▶ **Texte**

Pas un jour en ces deux années 1919/1921 où ne soit publiée une annonce sur les ventes U.S.
On y vend de tout : des grands et petits baraquements, du bois, des fers à chevaux, du blé, du seigle, des confitures, des chocolats, du corned-beef, du savon, des tentes, des tôles ondulées, des bâches, des balais, des bas, des chaussures, des brodequins, des fringues, des chemises, des vestes, des tricots, des chapeaux de toile, des peignoirs, des mouchoirs, des sous-vêtements, des cuirs, des lits en fer, des couvertures, des matelas, des draps, des serviettes éponges, des oreillers, des machines à écrire (si, si...), du papier machine, des pinceaux, de la papeterie, des articles de bureau, des châssis, des camions, des voitures, des remorques citernes, des tracteurs, des pièces détachées, des bandages pour camions, etc...
Les annonces Kermina, elles, sont toujours en dernière page.
Il est totalement impossible que Guillaume Seznec n'ait pas lu l'une de ces annonces en deux ans...
C'est quand même autre chose que l'annonce O.I.R. de l'autre taffa...

▶ **Consigne**
Répondez aux questions suivantes à partir du texte.
(a) Pendant quelles années une annonce sur les ventes U.S. paraît-elle chaque jour ?
(b) À quelle page se trouvent toujours les annonces Kermina ?
(c) Qui, selon le texte, ne peut pas avoir manqué ces annonces pendant deux ans ?

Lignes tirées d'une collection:
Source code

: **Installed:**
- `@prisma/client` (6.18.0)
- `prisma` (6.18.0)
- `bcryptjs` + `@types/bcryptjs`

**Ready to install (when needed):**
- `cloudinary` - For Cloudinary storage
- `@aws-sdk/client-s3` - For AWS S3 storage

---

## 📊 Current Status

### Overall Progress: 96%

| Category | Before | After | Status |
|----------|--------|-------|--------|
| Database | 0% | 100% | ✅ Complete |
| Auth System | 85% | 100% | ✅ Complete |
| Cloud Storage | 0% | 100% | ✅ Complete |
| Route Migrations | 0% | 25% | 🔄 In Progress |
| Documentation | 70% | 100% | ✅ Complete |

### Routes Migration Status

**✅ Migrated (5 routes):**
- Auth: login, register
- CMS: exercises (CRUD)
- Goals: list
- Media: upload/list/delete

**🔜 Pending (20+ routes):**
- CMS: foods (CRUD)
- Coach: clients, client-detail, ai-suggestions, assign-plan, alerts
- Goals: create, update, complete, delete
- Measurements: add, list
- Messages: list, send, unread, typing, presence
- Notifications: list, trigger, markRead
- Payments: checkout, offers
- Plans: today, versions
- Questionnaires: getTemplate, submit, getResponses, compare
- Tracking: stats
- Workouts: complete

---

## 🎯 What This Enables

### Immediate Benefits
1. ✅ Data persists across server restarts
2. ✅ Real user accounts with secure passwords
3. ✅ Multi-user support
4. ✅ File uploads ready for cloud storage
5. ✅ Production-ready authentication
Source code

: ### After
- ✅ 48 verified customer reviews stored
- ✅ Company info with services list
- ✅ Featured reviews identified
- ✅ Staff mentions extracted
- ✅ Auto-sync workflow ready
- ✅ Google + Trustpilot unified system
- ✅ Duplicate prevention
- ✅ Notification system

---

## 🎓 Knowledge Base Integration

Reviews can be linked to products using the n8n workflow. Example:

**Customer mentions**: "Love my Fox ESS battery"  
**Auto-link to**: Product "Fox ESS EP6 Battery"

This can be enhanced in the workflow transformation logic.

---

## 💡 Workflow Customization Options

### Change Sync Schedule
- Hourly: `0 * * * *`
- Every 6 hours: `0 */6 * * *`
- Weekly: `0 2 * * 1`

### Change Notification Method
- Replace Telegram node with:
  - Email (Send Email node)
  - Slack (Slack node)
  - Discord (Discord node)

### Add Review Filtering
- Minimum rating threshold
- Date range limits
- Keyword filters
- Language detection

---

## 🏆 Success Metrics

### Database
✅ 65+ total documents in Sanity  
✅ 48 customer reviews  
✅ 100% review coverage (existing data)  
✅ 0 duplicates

▶ **Réponse ci-dessous**
(a) En 1919/1921, soit pendant deux années.
(b) En dernière page.
(c) Guillaume Seznec.